In the world of Red Rising, leadership grows out of love.
More specifically, true leadership—as opposed to mere domination—depends on a leader’s ability to embody love as defined by psychiatrist M. Scott Peck: “the will to extend one’s self for the purpose of nurturing one’s own or another’s spiritual growth.”
The novel follows Darrow, a Martian miner living in a dystopian caste system loosely based on ancient Roman society. Darrow is a “Red,” a member of an exploited group whose sole purpose is to terraform Mars for the benefit of the “Golds” . . . or so he has always been told.
When his wife is executed for singing a radical protest song—and he discovers that the surface of Mars has actually been fit for human life for centuries—Darrow joins a resistance movement and infiltrates the Golds’ elite military training academy, aiming to take the system down from the inside. To do that, he will have to lead House Mars in an all-out war against other aspiring Golds for control of the Institute.
While author Pierce Brown uses a structure common to recent dystopian fiction—pitting groups of young people against each other in violent conflict—Red Rising stands out for its focus on leadership and group dynamics, rather than individual survival. While Darrow quickly distinguishes himself as a charismatic leader within his assigned House, he soon finds out that he cannot win the true loyalty of the Golds by being a tyrant. While other House leaders secure short-term victories by brutalizing enemies and friends alike, Darrow takes the longer route of earning his troops’ respect by putting his own reputation, body, and life on the line, again and again.
It’s fascinating to follow Darrow as he learns from his early mistakes and discovers how to win over first his own team and, later, the captured opponents under his command. At a key moment in the novel, Darrow is called upon to dispense justice to a Gold who has sexually assaulted another member of the group.

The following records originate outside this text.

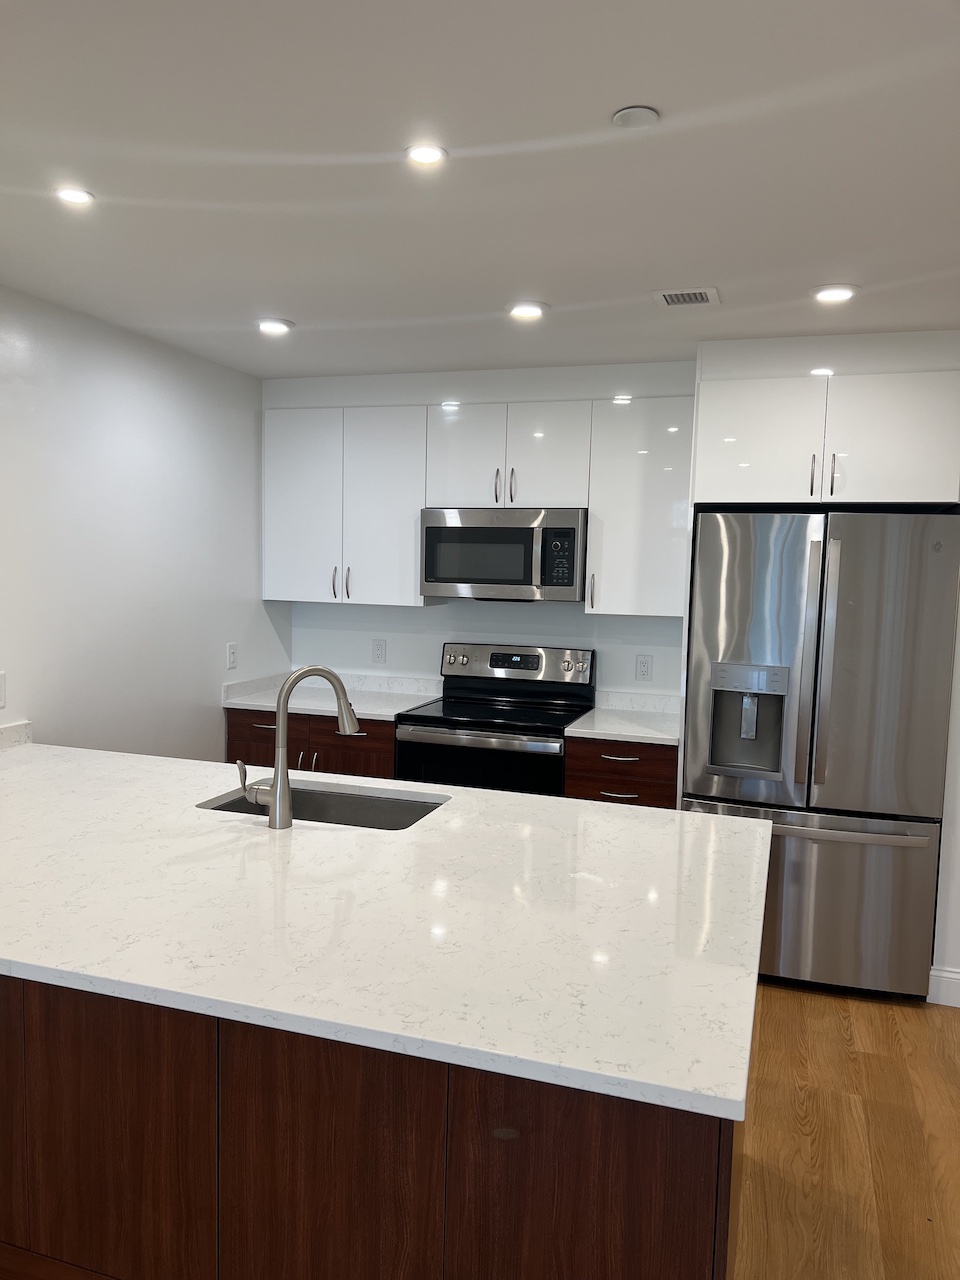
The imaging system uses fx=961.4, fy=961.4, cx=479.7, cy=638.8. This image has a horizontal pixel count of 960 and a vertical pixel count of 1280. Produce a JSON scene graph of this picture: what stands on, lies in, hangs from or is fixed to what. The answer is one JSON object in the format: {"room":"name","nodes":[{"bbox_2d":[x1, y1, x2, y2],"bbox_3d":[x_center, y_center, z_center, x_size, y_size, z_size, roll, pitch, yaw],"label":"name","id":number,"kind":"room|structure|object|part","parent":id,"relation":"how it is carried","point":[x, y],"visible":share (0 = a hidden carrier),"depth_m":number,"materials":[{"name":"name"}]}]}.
{"room":"kitchen","nodes":[
{"label":"kitchen","id":0,"kind":"room"},
{"bbox_2d":[0,284,286,759],"bbox_3d":[-2.113,0.170,1.822,0.125,2.454,6.847,3,5,18],"label":"left wall","id":1,"kind":"structure","parent":0,"point":[212,735],"depth_m":3.78,"materials":[{"name":"white paint"}]},
{"bbox_2d":[0,671,6,709],"bbox_3d":[-1.603,0.174,3.164,0.011,0.121,0.103,3,5,18],"label":"light switch","id":2,"kind":"object","parent":1,"relation":"attached to","point":[1,689],"visible":1,"depth_m":3.20,"materials":[{"name":"white plastic"}]},
{"bbox_2d":[0,720,32,749],"bbox_3d":[-1.735,0.363,2.885,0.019,0.075,0.982,3,5,18],"label":"backsplash","id":3,"kind":"structure","parent":1,"relation":"attached to","point":[17,727],"depth_m":3.29,"materials":[{"name":"white stone"}]},
{"bbox_2d":[226,641,238,669],"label":"light switch","id":4,"kind":"object","parent":1,"relation":"attached to","point":[233,660],"visible":0.99,"depth_m":4.51,"materials":[{"name":"white plastic"}]},
{"bbox_2d":[263,356,692,699],"bbox_3d":[0.501,-0.010,4.598,3.490,2.458,0.211,3,5,18],"label":"back wall","id":5,"kind":"structure","parent":0,"point":[418,617],"depth_m":4.62,"materials":[{"name":"white paint"}]},
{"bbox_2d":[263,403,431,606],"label":"upper cabinet","id":6,"kind":"object","parent":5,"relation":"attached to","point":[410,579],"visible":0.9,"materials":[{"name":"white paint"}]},
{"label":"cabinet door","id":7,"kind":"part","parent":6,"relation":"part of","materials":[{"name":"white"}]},
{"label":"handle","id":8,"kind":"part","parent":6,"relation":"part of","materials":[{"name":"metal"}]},
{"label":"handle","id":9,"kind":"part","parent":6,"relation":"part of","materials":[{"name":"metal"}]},
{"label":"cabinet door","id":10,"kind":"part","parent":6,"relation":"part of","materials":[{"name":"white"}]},
{"bbox_2d":[371,638,386,664],"bbox_3d":[-0.515,0.064,4.874,0.076,0.125,0.008,3,5,18],"label":"wall outlet","id":11,"kind":"object","parent":5,"relation":"attached to","point":[381,649],"visible":0.98,"depth_m":4.87,"materials":[{"name":"white plastic"}]},
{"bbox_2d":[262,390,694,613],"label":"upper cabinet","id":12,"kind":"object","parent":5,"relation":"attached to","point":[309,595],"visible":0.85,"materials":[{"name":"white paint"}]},
{"bbox_2d":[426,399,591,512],"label":"upper cabinet","id":13,"kind":"object","parent":5,"relation":"attached to","point":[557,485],"visible":0.91,"depth_m":4.23,"materials":[{"name":"white paint"}]},
{"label":"cabinet door","id":14,"kind":"part","parent":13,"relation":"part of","materials":[{"name":"white paint"}]},
{"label":"handle","id":15,"kind":"part","parent":13,"relation":"part of","materials":[{"name":"silver metal"}]},
{"bbox_2d":[419,508,587,602],"bbox_3d":[0.138,-0.384,4.416,0.753,0.408,0.442,3,5,18],"label":"microwave","id":16,"kind":"object","parent":13,"relation":"attached to","point":[428,574],"visible":0.98,"depth_m":4.23,"materials":[{"name":"silver metal"}]},
{"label":"handle","id":17,"kind":"part","parent":13,"relation":"part of","materials":[{"name":"metal"}]},
{"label":"cabinet door","id":18,"kind":"part","parent":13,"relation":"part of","materials":[{"name":"white paint"}]},
{"bbox_2d":[585,395,692,617],"bbox_3d":[0.729,-0.560,4.215,0.453,0.911,0.370,3,5,18],"label":"upper cabinet","id":19,"kind":"object","parent":5,"relation":"attached to","point":[631,455],"visible":0.83,"depth_m":4.08,"materials":[{"name":"white paint"}]},
{"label":"handle","id":20,"kind":"part","parent":19,"relation":"part of","materials":[{"name":"silver metal"}]},
{"bbox_2d":[634,653,652,681],"bbox_3d":[0.758,0.131,4.454,0.075,0.122,0.008,3,5,18],"label":"wall outlet","id":21,"kind":"object","parent":5,"relation":"attached to","point":[644,665],"visible":0.97,"depth_m":4.45,"materials":[{"name":"white plastic"}]},
{"bbox_2d":[689,364,959,510],"bbox_3d":[1.355,-0.744,3.788,0.972,0.477,0.702,3,5,18],"label":"upper cabinet","id":22,"kind":"object","parent":5,"relation":"attached to","point":[937,493],"visible":0.96,"depth_m":3.50,"materials":[{"name":"white paint"}]},
{"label":"cabinet door","id":23,"kind":"part","parent":22,"relation":"part of","materials":[{"name":"white paint"}]},
{"bbox_3d":[1.238,-0.604,3.592,0.019,0.164,0.038,3,5,18],"label":"bar pull","id":24,"kind":"part","parent":22,"relation":"part of","materials":[{"name":"metal"}]},
{"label":"handle","id":25,"kind":"part","parent":22,"relation":"part of","materials":[{"name":"silver metal"}]},
{"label":"cabinet door","id":26,"kind":"part","parent":22,"relation":"part of","materials":[{"name":"white paint"}]},
{"bbox_2d":[0,0,959,379],"bbox_3d":[0.451,-0.962,0.891,5.812,0.102,7.461,3,5,18],"label":"ceiling","id":27,"kind":"structure","parent":0,"point":[655,278],"depth_m":2.13,"materials":[{"name":"white paint"}]},
{"bbox_2d":[54,186,95,206],"bbox_3d":[-0.992,-1.079,2.341,0.102,0.007,0.102,3,5,18],"label":"recessed light","id":28,"kind":"object","parent":27,"relation":"in","point":[72,194],"visible":0.99,"depth_m":2.34,"materials":[{"name":"white plastic"}]},
{"bbox_2d":[256,317,293,335],"bbox_3d":[-0.771,-1.169,3.601,0.149,0.014,0.149,3,5,18],"label":"recessed light","id":29,"kind":"object","parent":27,"relation":"in","point":[270,326],"visible":0.99,"depth_m":3.58,"materials":[{"name":"white plastic"}]},
{"bbox_2d":[405,143,447,166],"bbox_3d":[-0.116,-1.035,2.051,0.098,0.007,0.099,3,5,18],"label":"recessed light","id":30,"kind":"object","parent":27,"relation":"in","point":[431,154],"visible":0.99,"depth_m":2.05,"materials":[{"name":"white plastic"}]},
{"bbox_2d":[506,300,547,319],"bbox_3d":[0.159,-1.124,3.287,0.158,0.011,0.158,3,5,18],"label":"recessed light","id":31,"kind":"object","parent":27,"relation":"in","point":[536,307],"visible":0.98,"depth_m":3.27,"materials":[{"name":"white plastic"}]},
{"bbox_2d":[612,105,659,129],"bbox_3d":[0.300,-1.003,1.855,0.087,0.012,0.087,3,5,18],"label":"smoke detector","id":32,"kind":"object","parent":27,"relation":"attached to","point":[642,116],"visible":0.99,"depth_m":1.84,"materials":[{"name":"white plastic"}]},
{"bbox_2d":[652,286,719,307],"bbox_3d":[0.660,-1.091,3.075,0.192,0.010,0.191,3,5,18],"label":"air vent","id":33,"kind":"object","parent":27,"relation":"in","point":[692,299],"visible":0.99,"depth_m":3.06,"materials":[{"name":"white metal"}]},
{"bbox_2d":[810,283,858,303],"bbox_3d":[1.108,-1.079,3.007,0.153,0.011,0.154,3,5,18],"label":"recessed light","id":34,"kind":"object","parent":27,"relation":"in","point":[837,294],"visible":0.99,"depth_m":2.99,"materials":[{"name":"white plastic"}]},
{"bbox_2d":[726,979,959,1279],"bbox_3d":[0.170,1.562,1.179,6.736,0.096,7.692,3,5,18],"label":"floor","id":35,"kind":"structure","parent":0,"point":[834,1020],"depth_m":2.68,"materials":[{"name":"brown wood"}]},
{"bbox_2d":[228,707,394,778],"bbox_3d":[-0.704,0.749,4.667,0.877,0.869,0.658,3,5,18],"label":"base cabinet","id":36,"kind":"object","parent":35,"relation":"on","point":[389,751],"visible":0.18,"depth_m":4.36,"materials":[{"name":"brown wood"}]},
{"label":"handle","id":37,"kind":"part","parent":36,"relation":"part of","materials":[{"name":"silver metal"}]},
{"bbox_2d":[222,670,439,720],"bbox_3d":[-0.689,0.262,4.653,0.970,0.120,0.657,3,5,18],"label":"countertop","id":38,"kind":"structure","parent":36,"relation":"on","point":[246,703],"depth_m":4.64,"materials":[{"name":"white stone"}]},
{"bbox_2d":[0,969,741,1279],"bbox_3d":[-0.675,0.959,2.269,2.496,0.867,0.840,3,5,18],"label":"kitchen island","id":39,"kind":"object","parent":35,"relation":"on","point":[75,1052],"visible":0.58,"depth_m":1.71,"materials":[{"name":"brown wood"}]},
{"bbox_2d":[0,740,776,1127],"bbox_3d":[-0.664,0.489,2.356,2.644,0.036,1.299,3,5,18],"label":"island countertop","id":40,"kind":"structure","parent":39,"relation":"on","point":[441,816],"depth_m":1.83,"materials":[{"name":"white stone"}]},
{"bbox_2d":[236,665,359,829],"bbox_3d":[-0.467,0.260,2.470,0.313,0.403,0.105,-2,6,-31],"label":"faucet","id":41,"kind":"object","parent":40,"relation":"on","point":[275,789],"visible":1,"depth_m":2.40,"materials":[{"name":"silver metal"}]},
{"bbox_3d":[-0.574,0.355,2.420,0.059,0.104,0.090,-2,6,-31],"label":"lever handle","id":42,"kind":"part","parent":41,"relation":"part of","materials":[{"name":"silver metal"}]},
{"bbox_2d":[199,782,447,831],"bbox_3d":[-0.426,0.586,2.673,0.700,0.197,0.446,3,5,18],"label":"sink","id":43,"kind":"object","parent":40,"relation":"in","point":[333,802],"visible":0.29,"depth_m":2.87,"materials":[{"name":"silver metal"}]},
{"bbox_2d":[395,643,596,795],"bbox_3d":[0.070,0.640,4.373,0.758,1.180,0.708,3,5,18],"label":"stove","id":44,"kind":"object","parent":35,"relation":"on","point":[447,705],"visible":0.56,"depth_m":4.20,"materials":[{"name":"black metal"}]},
{"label":"oven door","id":45,"kind":"part","parent":44,"relation":"part of","materials":[{"name":"black glass"}]},
{"bbox_3d":[0.142,0.133,4.537,0.775,0.206,0.123,3,5,18],"label":"control panel","id":46,"kind":"part","parent":44,"relation":"part of","materials":[{"name":"silver metal"}]},
{"bbox_2d":[564,734,674,808],"bbox_3d":[0.643,0.822,4.217,0.453,0.877,0.655,3,5,18],"label":"base cabinet","id":47,"kind":"object","parent":35,"relation":"on","point":[613,775],"visible":0.21,"depth_m":3.92,"materials":[{"name":"brown wood"}]},
{"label":"drawer pull","id":48,"kind":"part","parent":47,"relation":"part of","materials":[{"name":"metal"}]},
{"bbox_3d":[0.570,0.483,3.956,0.133,0.013,0.068,3,5,18],"label":"drawer pull","id":49,"kind":"part","parent":47,"relation":"part of","materials":[{"name":"metal"}]},
{"bbox_2d":[567,690,681,745],"bbox_3d":[0.716,0.341,4.233,0.537,0.120,0.660,3,5,18],"label":"countertop","id":50,"kind":"structure","parent":47,"relation":"on","point":[618,735],"depth_m":4.24,"materials":[{"name":"white stone"}]},
{"bbox_2d":[680,508,959,1001],"bbox_3d":[1.329,0.407,3.862,0.924,1.791,0.862,3,5,18],"label":"refrigerator","id":51,"kind":"object","parent":35,"relation":"on","point":[789,625],"visible":0.89,"depth_m":3.49,"materials":[{"name":"silver metal"}]},
{"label":"freezer handle","id":52,"kind":"part","parent":51,"relation":"part of","materials":[{"name":"silver metal"}]},
{"bbox_3d":[1.217,0.963,3.654,0.965,0.674,0.140,3,5,18],"label":"freezer drawer","id":53,"kind":"part","parent":51,"relation":"part of","materials":[{"name":"silver metal"}]},
{"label":"door","id":54,"kind":"part","parent":51,"relation":"part of","materials":[{"name":"silver metal"}]},
{"bbox_2d":[930,567,959,1006],"bbox_3d":[1.982,0.113,3.719,0.437,2.433,0.829,3,5,18],"label":"right wall","id":55,"kind":"structure","parent":0,"point":[958,845],"depth_m":3.53,"materials":[{"name":"white paint"}]},
{"bbox_2d":[927,965,959,1008],"bbox_3d":[2.524,1.326,3.280,1.796,0.127,0.016,3,5,18],"label":"baseboard","id":56,"kind":"structure","parent":55,"relation":"attached to","point":[956,974],"depth_m":3.55,"materials":[{"name":"white paint"}]}
]}

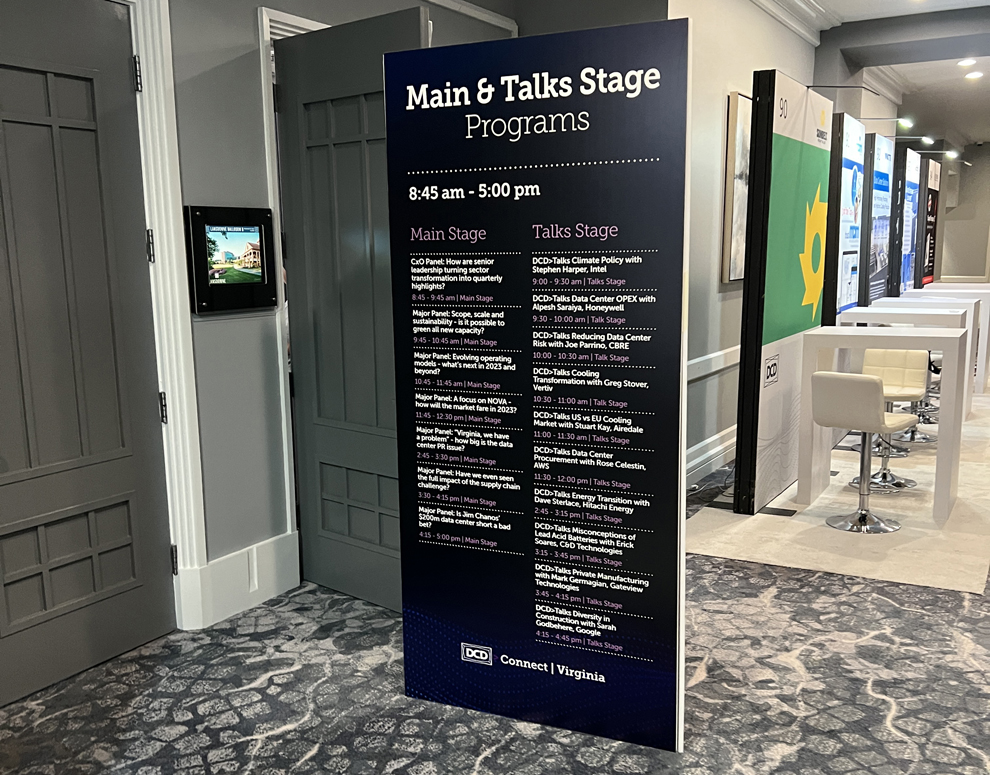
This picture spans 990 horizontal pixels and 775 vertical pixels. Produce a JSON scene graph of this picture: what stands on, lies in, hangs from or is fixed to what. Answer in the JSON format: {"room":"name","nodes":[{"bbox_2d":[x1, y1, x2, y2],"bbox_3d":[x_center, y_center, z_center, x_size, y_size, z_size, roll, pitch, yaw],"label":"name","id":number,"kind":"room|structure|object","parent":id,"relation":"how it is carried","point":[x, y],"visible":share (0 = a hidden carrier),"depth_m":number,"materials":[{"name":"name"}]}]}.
{"room":"lobby","nodes":[
{"label":"lobby","id":0,"kind":"room"},
{"bbox_2d":[1,1,512,670],"bbox_3d":[-1.575,-0.515,2.583,0.179,3.140,6.277,5,11,30],"label":"left wall","id":1,"kind":"structure","parent":0,"point":[218,324],"depth_m":3.62,"materials":[{"name":"grey paint"}]},
{"bbox_2d":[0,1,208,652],"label":"door frame","id":2,"kind":"structure","parent":1,"relation":"attached to","point":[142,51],"depth_m":3.34,"materials":[{"name":"white paint"}]},
{"bbox_2d":[1,1,177,716],"bbox_3d":[-1.452,-0.161,3.004,0.119,2.245,0.968,5,11,30],"label":"gray door","id":3,"kind":"structure","parent":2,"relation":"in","point":[129,567],"depth_m":3.15,"materials":[{"name":"grey paint"}]},
{"bbox_2d":[185,205,279,313],"bbox_3d":[-0.969,-0.509,3.529,0.038,0.379,0.392,5,11,30],"label":"display screen","id":4,"kind":"object","parent":1,"relation":"attached to","point":[248,230],"visible":0.99,"depth_m":3.50,"materials":[{"name":"black plastic"}]},
{"bbox_2d":[201,529,300,625],"bbox_3d":[-1.010,0.732,3.728,0.022,0.230,0.702,5,11,30],"label":"baseboard","id":5,"kind":"structure","parent":1,"relation":"attached to","point":[233,567],"depth_m":3.77,"materials":[{"name":"white paint"}]},
{"bbox_2d":[258,3,327,568],"bbox_3d":[-0.635,-0.393,4.225,0.225,2.288,1.078,5,11,30],"label":"door frame","id":6,"kind":"structure","parent":1,"relation":"attached to","point":[267,15],"depth_m":3.74,"materials":[{"name":"white paint"}]},
{"bbox_2d":[275,5,430,612],"bbox_3d":[-0.528,-0.255,3.620,0.808,2.213,0.112,8,12,41],"label":"open door","id":7,"kind":"structure","parent":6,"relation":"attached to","point":[315,427],"depth_m":3.65,"materials":[{"name":"grey paint"}]},
{"bbox_2d":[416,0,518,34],"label":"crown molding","id":8,"kind":"structure","parent":1,"relation":"attached to","point":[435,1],"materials":[{"name":"white paint"}]},
{"bbox_2d":[1,380,989,774],"bbox_3d":[2.893,0.507,5.828,7.376,0.103,17.366,5,11,30],"label":"carpeted floor","id":9,"kind":"structure","parent":0,"point":[900,715],"depth_m":2.99,"materials":[{"name":"grey carpet"}]},
{"bbox_2d":[390,12,690,754],"bbox_3d":[0.110,0.027,2.689,0.883,1.986,0.041,3,10,24],"label":"display panel","id":10,"kind":"object","parent":9,"relation":"on","point":[528,383],"visible":0.99,"depth_m":2.64,"materials":[{"name":"black"}]},
{"bbox_2d":[684,386,989,599],"bbox_3d":[2.870,0.333,6.574,1.542,0.007,5.751,5,11,30],"label":"carpet","id":11,"kind":"object","parent":9,"relation":"on","point":[845,567],"visible":0.58,"depth_m":4.69,"materials":[{"name":"beige carpet"}]},
{"bbox_2d":[733,69,831,514],"bbox_3d":[1.657,-0.577,5.405,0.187,2.245,1.308,5,11,30],"label":"display panel","id":12,"kind":"object","parent":11,"relation":"on","point":[792,145],"visible":0.94,"depth_m":5.09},
{"bbox_2d":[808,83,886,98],"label":"spotlight","id":13,"kind":"object","parent":12,"relation":"attached to","point":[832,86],"visible":0.98,"depth_m":5.66,"materials":[{"name":"metal"}]},
{"bbox_2d":[823,113,867,322],"bbox_3d":[2.625,-0.926,7.251,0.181,2.149,0.903,5,11,30],"label":"display panel","id":14,"kind":"object","parent":11,"relation":"on","point":[843,299],"visible":0.65,"depth_m":6.99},
{"bbox_2d":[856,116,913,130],"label":"spotlight","id":15,"kind":"object","parent":14,"relation":"attached to","point":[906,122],"visible":0.98,"depth_m":7.31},
{"bbox_2d":[813,368,913,532],"bbox_3d":[1.861,0.241,4.820,0.445,0.790,0.402,-10,13,-44],"label":"bar stool","id":16,"kind":"object","parent":11,"relation":"on","point":[872,385],"visible":0.98,"depth_m":4.73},
{"bbox_2d":[858,131,895,305],"bbox_3d":[3.437,-1.183,8.655,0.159,2.190,1.071,5,11,30],"label":"display panel","id":17,"kind":"object","parent":11,"relation":"on","point":[881,153],"visible":0.73,"depth_m":8.38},
{"bbox_2d":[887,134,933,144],"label":"spotlight","id":18,"kind":"object","parent":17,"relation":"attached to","point":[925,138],"visible":0.97,"depth_m":9.38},
{"bbox_2d":[800,323,971,522],"bbox_3d":[2.093,0.114,5.162,0.780,0.932,0.520,5,11,30],"label":"white table","id":19,"kind":"object","parent":11,"relation":"on","point":[824,333],"visible":0.89,"depth_m":4.97,"materials":[{"name":"white laminate"}]},
{"bbox_2d":[859,348,932,489],"bbox_3d":[2.387,0.104,5.721,0.421,0.783,0.436,5,11,30],"label":"bar stool","id":20,"kind":"object","parent":11,"relation":"on","point":[883,372],"visible":0.63,"depth_m":5.73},
{"bbox_2d":[892,146,923,294],"bbox_3d":[4.550,-1.527,10.566,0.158,2.213,1.164,5,11,30],"label":"display panel","id":21,"kind":"object","parent":11,"relation":"on","point":[910,195],"visible":0.69,"depth_m":10.23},
{"bbox_2d":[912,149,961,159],"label":"spotlight","id":22,"kind":"object","parent":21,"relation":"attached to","point":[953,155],"visible":0.97,"depth_m":11.26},
{"bbox_2d":[848,297,977,422],"bbox_3d":[3.259,-0.274,7.401,0.775,0.907,0.567,5,11,30],"label":"white table","id":23,"kind":"object","parent":11,"relation":"on","point":[883,303],"visible":0.37,"depth_m":7.17,"materials":[{"name":"white laminate"}]},
{"bbox_2d":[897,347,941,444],"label":"bar stool","id":24,"kind":"object","parent":11,"relation":"on","point":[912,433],"visible":0.37,"depth_m":6.83,"materials":[{"name":"silver metal"}]},
{"bbox_2d":[918,157,940,287],"bbox_3d":[5.357,-1.746,11.863,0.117,2.222,1.052,5,11,30],"label":"display panel","id":25,"kind":"object","parent":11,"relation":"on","point":[934,184],"visible":0.59,"depth_m":11.64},
{"bbox_2d":[903,284,989,404],"bbox_3d":[4.122,-0.495,8.620,0.727,0.936,0.549,5,11,30],"label":"white table","id":26,"kind":"object","parent":11,"relation":"on","point":[963,291],"visible":0.41,"depth_m":8.26,"materials":[{"name":"white laminate"}]},
{"bbox_2d":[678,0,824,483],"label":"right wall","id":27,"kind":"structure","parent":0,"point":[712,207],"depth_m":5.72,"materials":[{"name":"paint"}]},
{"bbox_2d":[684,424,737,486],"bbox_3d":[1.568,0.308,6.255,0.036,0.189,3.863,5,11,30],"label":"baseboard","id":28,"kind":"structure","parent":27,"relation":"attached to","point":[712,452],"depth_m":5.87,"materials":[{"name":"white paint"}]},
{"bbox_2d":[686,344,740,384],"bbox_3d":[1.548,-0.271,6.226,0.045,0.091,3.547,5,11,30],"label":"chair rail","id":29,"kind":"object","parent":27,"relation":"attached to","point":[737,347],"visible":0.29,"depth_m":5.81,"materials":[{"name":"white paint"}]},
{"bbox_2d":[720,91,751,282],"bbox_3d":[1.594,-1.291,6.011,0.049,1.120,0.854,5,11,30],"label":"framed picture","id":30,"kind":"object","parent":27,"relation":"attached to","point":[735,97],"visible":0.69,"depth_m":5.73},
{"bbox_2d":[746,0,835,44],"bbox_3d":[1.065,-2.409,4.908,0.212,0.167,6.132,5,11,30],"label":"crown molding","id":31,"kind":"structure","parent":27,"relation":"attached to","point":[782,17],"depth_m":6.79,"materials":[{"name":"white paint"}]},
{"bbox_2d":[751,0,989,149],"bbox_3d":[3.992,-3.038,7.675,6.766,0.189,17.209,5,11,30],"label":"ceiling","id":32,"kind":"structure","parent":0,"point":[915,82],"depth_m":9.95,"materials":[{"name":"white paint"}]},
{"bbox_2d":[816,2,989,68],"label":"ceiling beam","id":33,"kind":"structure","parent":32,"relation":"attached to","point":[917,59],"depth_m":7.62,"materials":[{"name":"grey paint"}]},
{"bbox_2d":[957,57,976,67],"bbox_3d":[4.451,-3.152,8.959,0.186,0.061,0.184,5,11,30],"label":"ceiling light","id":34,"kind":"object","parent":32,"relation":"in","point":[967,61],"visible":0.97,"depth_m":8.93,"materials":[{"name":"white"}]},
{"bbox_2d":[963,70,982,80],"bbox_3d":[4.949,-3.320,9.839,0.190,0.059,0.185,5,11,30],"label":"ceiling light","id":35,"kind":"object","parent":32,"relation":"in","point":[976,74],"visible":0.98,"depth_m":9.81,"materials":[{"name":"white"}]},
{"bbox_2d":[938,139,989,285],"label":"far wall","id":36,"kind":"structure","parent":0,"point":[974,168],"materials":[{"name":"paint"}]}
]}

Knowing that just punishing the offender won’t solve the House’s morale problem, he comes up with a solution that is at once clever, powerful, and moving.
In Darrow, and in the many interesting Gold characters caught up in the drama of the Institute, Brown offers deep insight into human motivation and the forces that make groups stick together.
Inventive, compelling, and highly entertaining, Red Rising is an excellent book for anyone interested in stories about the personal dimensions of politics, the nature of leadership, and the power of self-sacrifice. Readers looking to explore intriguing new worlds will enjoy the Romanesque interplanetary society of the Golds, while the novel’s open ending promises exciting further developments in the sequels.